Pertama Kali, Vaksin Virus Corona Diuji ke Manusia

Pertama Kali, Vaksin Virus Corona Diuji ke Manusia
Ilustrasi vaksin. ( Foto: AFP )
Heru Andriyanto / HA Selasa, 17 Maret 2020 | 02:11 WIB

Beritasatu.com – Amerika Serikat mulai menguji coba vaksin penangkal virus corona yang untuk pertama kalinya disuntikkan ke manusia, Senin (16/3/2020) waktu setempat.

Sebanyak 45 sukarelawan mengikuti pengujian tersebut, yang dilakukan di lembaga penelitian Kaiser Permanente di Seattle.

Vaksin ini tidak dibuat dari virus penyebab Covid-19 -- nama resmi penyakit tersebut -- tetapi memakai tiruan tidak berbahaya dari kode genetik virus penyebab penyakit itu.

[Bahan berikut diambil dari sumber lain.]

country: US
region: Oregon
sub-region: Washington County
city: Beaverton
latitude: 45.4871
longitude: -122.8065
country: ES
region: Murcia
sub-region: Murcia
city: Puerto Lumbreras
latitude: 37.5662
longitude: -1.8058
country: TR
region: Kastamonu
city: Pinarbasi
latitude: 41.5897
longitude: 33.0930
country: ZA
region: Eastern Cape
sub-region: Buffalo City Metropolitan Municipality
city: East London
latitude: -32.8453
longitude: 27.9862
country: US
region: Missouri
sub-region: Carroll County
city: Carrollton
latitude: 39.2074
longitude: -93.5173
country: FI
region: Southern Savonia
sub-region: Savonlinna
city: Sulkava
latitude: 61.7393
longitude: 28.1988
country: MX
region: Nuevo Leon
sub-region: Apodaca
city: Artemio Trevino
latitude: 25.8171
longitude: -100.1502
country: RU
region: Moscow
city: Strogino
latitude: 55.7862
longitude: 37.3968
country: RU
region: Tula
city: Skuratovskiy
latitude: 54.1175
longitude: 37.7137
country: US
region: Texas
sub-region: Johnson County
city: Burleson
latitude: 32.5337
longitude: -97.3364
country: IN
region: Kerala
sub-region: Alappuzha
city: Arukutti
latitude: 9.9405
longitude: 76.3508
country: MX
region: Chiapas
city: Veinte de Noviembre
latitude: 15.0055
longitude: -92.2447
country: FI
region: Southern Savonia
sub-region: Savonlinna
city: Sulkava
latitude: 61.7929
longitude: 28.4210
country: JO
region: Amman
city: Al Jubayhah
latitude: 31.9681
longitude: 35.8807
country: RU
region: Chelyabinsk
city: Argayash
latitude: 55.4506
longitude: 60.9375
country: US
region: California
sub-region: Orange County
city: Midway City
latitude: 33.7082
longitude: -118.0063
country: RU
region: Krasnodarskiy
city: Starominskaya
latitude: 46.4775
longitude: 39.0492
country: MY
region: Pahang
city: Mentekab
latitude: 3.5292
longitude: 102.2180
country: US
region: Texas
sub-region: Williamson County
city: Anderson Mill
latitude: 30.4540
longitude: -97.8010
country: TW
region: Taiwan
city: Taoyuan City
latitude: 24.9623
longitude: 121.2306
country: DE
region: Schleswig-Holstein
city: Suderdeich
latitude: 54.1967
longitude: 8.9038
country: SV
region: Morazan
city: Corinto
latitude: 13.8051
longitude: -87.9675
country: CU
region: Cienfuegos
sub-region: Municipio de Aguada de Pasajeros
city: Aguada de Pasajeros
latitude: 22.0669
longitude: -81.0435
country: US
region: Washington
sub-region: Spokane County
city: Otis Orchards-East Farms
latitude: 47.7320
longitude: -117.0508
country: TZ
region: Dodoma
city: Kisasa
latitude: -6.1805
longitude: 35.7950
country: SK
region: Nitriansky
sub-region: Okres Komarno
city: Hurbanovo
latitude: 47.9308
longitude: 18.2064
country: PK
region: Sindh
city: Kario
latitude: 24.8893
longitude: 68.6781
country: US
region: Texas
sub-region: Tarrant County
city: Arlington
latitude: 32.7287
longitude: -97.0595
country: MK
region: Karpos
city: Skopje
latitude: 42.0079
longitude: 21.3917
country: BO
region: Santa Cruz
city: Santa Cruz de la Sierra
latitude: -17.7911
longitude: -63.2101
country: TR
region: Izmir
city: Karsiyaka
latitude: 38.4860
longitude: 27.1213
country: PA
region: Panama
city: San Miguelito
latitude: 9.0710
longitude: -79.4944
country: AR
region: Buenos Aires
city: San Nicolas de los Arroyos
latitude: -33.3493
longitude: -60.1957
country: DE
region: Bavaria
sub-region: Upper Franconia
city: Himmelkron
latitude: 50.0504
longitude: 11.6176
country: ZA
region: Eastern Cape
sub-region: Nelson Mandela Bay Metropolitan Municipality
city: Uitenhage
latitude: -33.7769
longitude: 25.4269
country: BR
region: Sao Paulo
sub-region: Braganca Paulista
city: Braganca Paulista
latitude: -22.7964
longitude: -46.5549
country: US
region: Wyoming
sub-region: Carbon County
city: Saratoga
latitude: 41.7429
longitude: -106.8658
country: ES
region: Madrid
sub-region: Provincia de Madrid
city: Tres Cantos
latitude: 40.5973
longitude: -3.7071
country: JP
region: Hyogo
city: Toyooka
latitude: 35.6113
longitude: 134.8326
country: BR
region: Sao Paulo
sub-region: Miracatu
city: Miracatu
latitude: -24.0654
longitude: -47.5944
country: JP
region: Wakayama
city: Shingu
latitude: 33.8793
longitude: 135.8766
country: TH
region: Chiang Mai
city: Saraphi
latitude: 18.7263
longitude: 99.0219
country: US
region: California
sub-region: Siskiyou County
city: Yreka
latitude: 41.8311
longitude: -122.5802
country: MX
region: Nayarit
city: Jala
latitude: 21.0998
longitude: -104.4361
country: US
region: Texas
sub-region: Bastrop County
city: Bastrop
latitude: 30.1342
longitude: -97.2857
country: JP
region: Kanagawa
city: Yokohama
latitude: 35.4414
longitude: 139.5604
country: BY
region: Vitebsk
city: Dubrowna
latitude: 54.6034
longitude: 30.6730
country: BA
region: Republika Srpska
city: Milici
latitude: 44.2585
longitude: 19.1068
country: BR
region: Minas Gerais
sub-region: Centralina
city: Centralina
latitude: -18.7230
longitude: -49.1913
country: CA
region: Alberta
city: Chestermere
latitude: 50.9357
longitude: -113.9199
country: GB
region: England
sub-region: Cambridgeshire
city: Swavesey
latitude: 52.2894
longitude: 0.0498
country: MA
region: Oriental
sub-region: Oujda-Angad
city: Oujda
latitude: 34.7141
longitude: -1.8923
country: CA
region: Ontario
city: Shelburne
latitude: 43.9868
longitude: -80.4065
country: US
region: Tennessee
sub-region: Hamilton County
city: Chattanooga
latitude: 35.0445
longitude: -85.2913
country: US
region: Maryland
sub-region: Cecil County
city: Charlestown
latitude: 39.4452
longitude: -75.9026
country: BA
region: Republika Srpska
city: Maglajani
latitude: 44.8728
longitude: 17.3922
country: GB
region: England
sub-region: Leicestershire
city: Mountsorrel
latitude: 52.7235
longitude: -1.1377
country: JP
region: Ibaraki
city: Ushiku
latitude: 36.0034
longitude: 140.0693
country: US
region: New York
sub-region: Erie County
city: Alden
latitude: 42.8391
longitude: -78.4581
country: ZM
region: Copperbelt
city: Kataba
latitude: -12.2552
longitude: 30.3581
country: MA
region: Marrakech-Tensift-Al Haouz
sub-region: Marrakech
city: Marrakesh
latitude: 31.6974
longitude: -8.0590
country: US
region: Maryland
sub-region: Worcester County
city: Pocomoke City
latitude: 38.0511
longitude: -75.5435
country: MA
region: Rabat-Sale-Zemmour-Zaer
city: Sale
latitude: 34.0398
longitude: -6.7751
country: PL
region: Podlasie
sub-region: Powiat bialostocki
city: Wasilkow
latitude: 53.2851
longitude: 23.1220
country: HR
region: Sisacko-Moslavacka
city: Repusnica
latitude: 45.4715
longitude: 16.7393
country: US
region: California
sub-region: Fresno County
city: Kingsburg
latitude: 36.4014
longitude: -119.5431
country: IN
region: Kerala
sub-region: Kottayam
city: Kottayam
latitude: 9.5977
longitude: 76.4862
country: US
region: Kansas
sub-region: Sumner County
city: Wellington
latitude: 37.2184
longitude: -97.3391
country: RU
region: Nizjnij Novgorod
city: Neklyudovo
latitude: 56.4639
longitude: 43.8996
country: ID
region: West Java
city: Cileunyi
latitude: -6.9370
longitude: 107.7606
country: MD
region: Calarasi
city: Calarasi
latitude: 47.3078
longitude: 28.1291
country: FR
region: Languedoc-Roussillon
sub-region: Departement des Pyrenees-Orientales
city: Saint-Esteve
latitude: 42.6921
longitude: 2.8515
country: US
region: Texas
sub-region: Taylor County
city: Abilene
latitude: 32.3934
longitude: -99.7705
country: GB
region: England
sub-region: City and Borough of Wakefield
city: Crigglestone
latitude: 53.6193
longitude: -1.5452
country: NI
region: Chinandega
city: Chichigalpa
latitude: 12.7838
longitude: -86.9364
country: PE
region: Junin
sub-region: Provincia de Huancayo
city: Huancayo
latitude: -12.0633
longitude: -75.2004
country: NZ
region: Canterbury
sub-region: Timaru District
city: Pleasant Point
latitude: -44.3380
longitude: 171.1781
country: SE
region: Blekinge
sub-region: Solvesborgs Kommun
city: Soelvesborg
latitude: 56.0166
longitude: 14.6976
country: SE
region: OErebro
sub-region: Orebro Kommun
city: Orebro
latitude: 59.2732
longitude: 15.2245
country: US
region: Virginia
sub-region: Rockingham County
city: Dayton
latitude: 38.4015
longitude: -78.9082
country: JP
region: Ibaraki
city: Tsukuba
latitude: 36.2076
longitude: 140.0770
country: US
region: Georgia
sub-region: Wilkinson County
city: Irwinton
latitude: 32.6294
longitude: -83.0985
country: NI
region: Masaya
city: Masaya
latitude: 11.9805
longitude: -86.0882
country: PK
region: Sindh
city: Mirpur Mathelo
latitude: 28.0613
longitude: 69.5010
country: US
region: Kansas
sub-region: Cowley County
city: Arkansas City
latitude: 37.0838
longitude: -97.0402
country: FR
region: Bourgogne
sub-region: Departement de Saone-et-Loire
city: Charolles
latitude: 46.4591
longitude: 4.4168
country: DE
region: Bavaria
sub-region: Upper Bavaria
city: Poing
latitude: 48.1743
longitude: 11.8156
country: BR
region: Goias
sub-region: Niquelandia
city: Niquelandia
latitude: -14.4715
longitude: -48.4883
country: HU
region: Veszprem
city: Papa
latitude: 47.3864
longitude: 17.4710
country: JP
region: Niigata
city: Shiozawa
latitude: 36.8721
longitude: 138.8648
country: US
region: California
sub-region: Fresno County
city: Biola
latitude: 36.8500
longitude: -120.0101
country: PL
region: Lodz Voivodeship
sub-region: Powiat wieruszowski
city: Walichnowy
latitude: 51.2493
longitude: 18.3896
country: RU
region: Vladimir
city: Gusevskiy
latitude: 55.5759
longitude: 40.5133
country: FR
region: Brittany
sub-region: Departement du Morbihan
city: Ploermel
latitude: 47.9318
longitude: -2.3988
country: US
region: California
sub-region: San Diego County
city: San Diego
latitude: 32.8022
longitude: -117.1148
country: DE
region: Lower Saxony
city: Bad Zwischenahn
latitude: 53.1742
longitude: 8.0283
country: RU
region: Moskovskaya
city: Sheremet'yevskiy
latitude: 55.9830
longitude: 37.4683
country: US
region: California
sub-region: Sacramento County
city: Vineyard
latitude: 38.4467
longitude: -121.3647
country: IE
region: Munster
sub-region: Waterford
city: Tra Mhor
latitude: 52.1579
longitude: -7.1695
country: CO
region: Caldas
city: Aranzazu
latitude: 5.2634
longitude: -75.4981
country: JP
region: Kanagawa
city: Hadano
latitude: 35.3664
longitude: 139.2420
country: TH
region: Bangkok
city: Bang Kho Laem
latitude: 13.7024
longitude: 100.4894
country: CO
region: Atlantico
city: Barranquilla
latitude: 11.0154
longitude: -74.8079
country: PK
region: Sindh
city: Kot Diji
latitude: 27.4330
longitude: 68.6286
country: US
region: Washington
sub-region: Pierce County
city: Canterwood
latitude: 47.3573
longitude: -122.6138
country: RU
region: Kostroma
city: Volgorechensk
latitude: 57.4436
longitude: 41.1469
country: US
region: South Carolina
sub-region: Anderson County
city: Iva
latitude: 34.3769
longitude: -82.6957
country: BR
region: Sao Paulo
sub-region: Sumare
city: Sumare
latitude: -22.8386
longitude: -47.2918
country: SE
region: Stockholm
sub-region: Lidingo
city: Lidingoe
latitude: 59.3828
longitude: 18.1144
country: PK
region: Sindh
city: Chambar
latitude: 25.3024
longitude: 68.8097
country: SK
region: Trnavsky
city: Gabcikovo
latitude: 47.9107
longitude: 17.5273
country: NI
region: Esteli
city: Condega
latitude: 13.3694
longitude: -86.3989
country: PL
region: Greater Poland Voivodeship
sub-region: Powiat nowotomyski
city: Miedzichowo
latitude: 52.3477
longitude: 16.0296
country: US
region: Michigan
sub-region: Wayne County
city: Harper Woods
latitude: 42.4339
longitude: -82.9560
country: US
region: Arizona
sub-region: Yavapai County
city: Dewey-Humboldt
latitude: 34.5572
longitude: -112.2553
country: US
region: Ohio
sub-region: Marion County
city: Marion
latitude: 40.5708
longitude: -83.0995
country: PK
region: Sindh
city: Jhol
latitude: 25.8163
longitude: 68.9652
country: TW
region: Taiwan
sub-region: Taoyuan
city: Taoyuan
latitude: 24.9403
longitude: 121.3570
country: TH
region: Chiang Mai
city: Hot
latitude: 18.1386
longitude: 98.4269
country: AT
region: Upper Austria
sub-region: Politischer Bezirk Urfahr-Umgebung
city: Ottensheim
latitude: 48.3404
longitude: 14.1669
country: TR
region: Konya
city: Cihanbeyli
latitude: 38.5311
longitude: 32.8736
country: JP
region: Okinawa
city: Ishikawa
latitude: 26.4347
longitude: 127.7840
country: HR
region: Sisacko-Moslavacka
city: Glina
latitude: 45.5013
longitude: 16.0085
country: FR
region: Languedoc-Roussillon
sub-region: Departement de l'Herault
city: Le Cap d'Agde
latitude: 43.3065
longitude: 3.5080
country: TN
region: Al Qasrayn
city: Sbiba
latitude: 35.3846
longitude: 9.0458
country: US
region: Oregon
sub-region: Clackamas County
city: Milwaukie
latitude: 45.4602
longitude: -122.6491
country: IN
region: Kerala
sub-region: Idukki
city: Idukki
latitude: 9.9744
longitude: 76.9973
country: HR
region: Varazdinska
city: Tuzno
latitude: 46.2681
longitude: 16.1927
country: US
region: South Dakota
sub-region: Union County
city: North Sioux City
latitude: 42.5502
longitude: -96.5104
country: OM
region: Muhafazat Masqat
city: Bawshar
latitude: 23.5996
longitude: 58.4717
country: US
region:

Sayangnya, menurut para pakar, butuh beberapa bulan untuk mengetahui apakah vaksin ini berkhasiat.

Selain AS, para ilmuwan di banyak negara lain juga tengah melakukan penelitian vaksin dan obat penangkal Covid-19.

Uji coba pertama ke manusia ini didanai oleh Institut Kesehatan Nasional AS dan tanpa prosedur yang normal dilakukan -- yaitu menguji dulu ke binatang untuk melihat apakah bisa memicu respon kekebalan.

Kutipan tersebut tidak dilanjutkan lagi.